What are the responsibilities and job description for the IT Compliance and Security Analyst position at Yesway?
Who We Are:
Yesway is one of the fastest-growing convenience store operators in the United States. Established in 2015, Yesway is a multi-branded platform headquartered in Fort Worth, Texas, which operates 403 stores located in Texas, New Mexico, South Dakota, Iowa, Kansas, Missouri, Wyoming, Oklahoma, and Nebraska. We operate our portfolio primarily under two successful brands, Yesway and Allsup’s. Our sites are differentiated through a leading foodservice offering, featuring Allsup’s famous deep-fried burrito, and a wide variety of high-quality grocery items and private-label products. Our geographic footprint consists of stores located in attractive rural and suburban markets across the Midwest and Southwest, where we often are the convenience retail destination of choice and effectively the local grocer. We have a successful track record of growing through acquisitions and believe we are well positioned to continue to solidify our market position and grow our store count.
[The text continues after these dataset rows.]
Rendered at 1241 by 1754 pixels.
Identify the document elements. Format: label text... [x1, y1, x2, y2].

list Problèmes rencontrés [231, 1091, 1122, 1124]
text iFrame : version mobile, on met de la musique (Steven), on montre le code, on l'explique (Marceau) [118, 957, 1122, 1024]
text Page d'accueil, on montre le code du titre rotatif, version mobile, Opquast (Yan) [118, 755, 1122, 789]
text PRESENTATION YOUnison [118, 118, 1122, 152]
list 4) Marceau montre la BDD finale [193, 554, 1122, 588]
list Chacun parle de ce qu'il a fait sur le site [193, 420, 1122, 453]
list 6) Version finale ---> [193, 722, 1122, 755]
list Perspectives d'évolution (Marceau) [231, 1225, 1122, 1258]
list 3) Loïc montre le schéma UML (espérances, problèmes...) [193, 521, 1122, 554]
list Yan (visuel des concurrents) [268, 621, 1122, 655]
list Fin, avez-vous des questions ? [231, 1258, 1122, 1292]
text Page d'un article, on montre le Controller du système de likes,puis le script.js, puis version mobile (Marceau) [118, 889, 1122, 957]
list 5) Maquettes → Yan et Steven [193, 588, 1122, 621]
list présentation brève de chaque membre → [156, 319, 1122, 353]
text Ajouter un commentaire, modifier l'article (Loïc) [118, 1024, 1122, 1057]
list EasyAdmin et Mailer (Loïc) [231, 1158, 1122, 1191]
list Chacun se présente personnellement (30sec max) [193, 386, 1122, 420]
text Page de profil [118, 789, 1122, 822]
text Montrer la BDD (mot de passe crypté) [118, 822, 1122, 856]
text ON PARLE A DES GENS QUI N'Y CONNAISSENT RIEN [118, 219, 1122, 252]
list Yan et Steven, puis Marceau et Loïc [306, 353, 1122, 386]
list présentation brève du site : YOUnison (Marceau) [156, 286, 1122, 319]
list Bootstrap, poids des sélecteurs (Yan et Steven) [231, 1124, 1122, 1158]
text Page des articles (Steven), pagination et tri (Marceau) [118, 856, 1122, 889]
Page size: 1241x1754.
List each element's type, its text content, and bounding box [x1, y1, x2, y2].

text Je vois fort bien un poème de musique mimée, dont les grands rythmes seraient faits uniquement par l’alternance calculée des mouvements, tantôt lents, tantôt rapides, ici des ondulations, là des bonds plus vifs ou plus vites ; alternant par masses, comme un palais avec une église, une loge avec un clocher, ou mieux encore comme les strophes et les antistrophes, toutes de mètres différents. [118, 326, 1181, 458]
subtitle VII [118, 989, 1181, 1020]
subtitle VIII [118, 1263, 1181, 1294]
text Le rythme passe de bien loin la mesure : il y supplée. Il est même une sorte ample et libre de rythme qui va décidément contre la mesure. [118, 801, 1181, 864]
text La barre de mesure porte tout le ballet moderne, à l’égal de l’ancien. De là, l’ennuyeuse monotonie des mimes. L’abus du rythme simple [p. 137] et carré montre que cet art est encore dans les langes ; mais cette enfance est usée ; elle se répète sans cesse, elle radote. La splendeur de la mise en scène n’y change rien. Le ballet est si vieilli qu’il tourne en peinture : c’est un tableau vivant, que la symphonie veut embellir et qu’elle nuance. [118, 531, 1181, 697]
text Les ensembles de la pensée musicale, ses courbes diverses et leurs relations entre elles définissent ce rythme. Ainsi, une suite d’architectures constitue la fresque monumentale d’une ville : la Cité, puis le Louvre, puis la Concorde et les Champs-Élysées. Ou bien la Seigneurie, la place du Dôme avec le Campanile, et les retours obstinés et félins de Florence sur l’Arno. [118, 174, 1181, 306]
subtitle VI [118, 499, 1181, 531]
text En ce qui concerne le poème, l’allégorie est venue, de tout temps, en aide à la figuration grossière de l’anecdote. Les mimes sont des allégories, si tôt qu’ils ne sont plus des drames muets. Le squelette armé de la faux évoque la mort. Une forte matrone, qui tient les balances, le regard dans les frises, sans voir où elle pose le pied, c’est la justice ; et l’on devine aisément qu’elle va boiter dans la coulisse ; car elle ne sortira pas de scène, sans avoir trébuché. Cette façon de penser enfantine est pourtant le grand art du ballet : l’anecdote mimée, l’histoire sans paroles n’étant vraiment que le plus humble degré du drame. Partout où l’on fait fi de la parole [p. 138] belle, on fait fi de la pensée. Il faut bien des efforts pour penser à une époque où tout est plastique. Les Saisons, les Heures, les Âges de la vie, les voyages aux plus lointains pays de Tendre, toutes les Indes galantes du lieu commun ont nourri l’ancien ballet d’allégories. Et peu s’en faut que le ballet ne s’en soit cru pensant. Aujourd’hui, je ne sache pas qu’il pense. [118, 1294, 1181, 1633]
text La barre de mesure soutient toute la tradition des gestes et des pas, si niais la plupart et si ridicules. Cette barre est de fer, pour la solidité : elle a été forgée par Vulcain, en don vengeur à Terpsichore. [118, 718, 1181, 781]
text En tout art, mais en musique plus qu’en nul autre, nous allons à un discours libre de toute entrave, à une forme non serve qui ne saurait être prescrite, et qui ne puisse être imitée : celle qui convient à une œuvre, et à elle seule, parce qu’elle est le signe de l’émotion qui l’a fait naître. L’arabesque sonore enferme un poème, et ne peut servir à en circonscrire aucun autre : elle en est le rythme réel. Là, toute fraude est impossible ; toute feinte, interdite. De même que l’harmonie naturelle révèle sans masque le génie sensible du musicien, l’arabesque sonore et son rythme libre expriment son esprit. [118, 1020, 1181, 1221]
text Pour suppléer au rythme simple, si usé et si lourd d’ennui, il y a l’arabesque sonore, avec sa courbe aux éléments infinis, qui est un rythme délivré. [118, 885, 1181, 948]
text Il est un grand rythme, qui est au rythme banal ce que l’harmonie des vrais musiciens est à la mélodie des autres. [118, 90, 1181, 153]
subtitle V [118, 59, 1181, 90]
We have received numerous industry awards for our growth initiatives, management team, loyalty program, and our employees’ contributions to the industry. We offer competitive wages and outstanding benefits. Yesway values employees who thrive in a fast-paced, service-oriented, work culture and are focused on execution and collaboration.
Responsibilities:
- Ensure adherence with IT policies, procedures, and processes in accordance with business and regulatory requirements;
- Develop and lead the global information technology compliance program in the areas of information security (PCI, PII, etc.), working in partnership with key stakeholders in the company that include Operations, Legal, Finance, and HR;
- Create IT standard operating procedures and ensure adherence to the organization's SOPs, IT Controls framework, and System Development Life Cycle (SDLC), ensuring current projects meet business and regulatory requirements;
- Manage responses to all IT related audits and privacy related inspections, including PCI, PII and Financial SOX;
- Use technical knowledge to create solutions for system deficiencies and support continuous quality improvement to IT processes and procedures;
- Ensure timely completion of regulatory documentation, including compliance related to PCI;
- Manage relationships with and audit services of external service providers (SAAS and cloud) to ensure SLA compliance with internal security and compliance requirements;
- Review and approve network security-related changes as part of a corporate change management process; and
- Assist peers in related responsibilities, as appropriate, during installation and relocation of infrastructure.
Qualifications:
- Bachelor’s Degree in Computer Science or a related field; or equivalent combination of education and related experience;
- Four or more years’ experience in Information Security and IT Quality-related areas;
- In depth knowledge and understanding of Payment Card Industry Data Security Standards (PCI DSS), compliance requirements and experience developing and implementing PCI compliance policies and procedures;
- Excellent attention to detail with analytical and problem-solving abilities;
- Ability to manage multiple shifting priorities and direct the work of others to meet deliverable due dates;
- Excellent organizational, written and verbal communication skills with the ability to present data and other pertinent information to a variety of audiences; and
- Highly ethical and transparent, with professional sensitivity and care for confidentiality.
YESWAY IS AN EQUAL OPPORTUNITY EMPLOYER.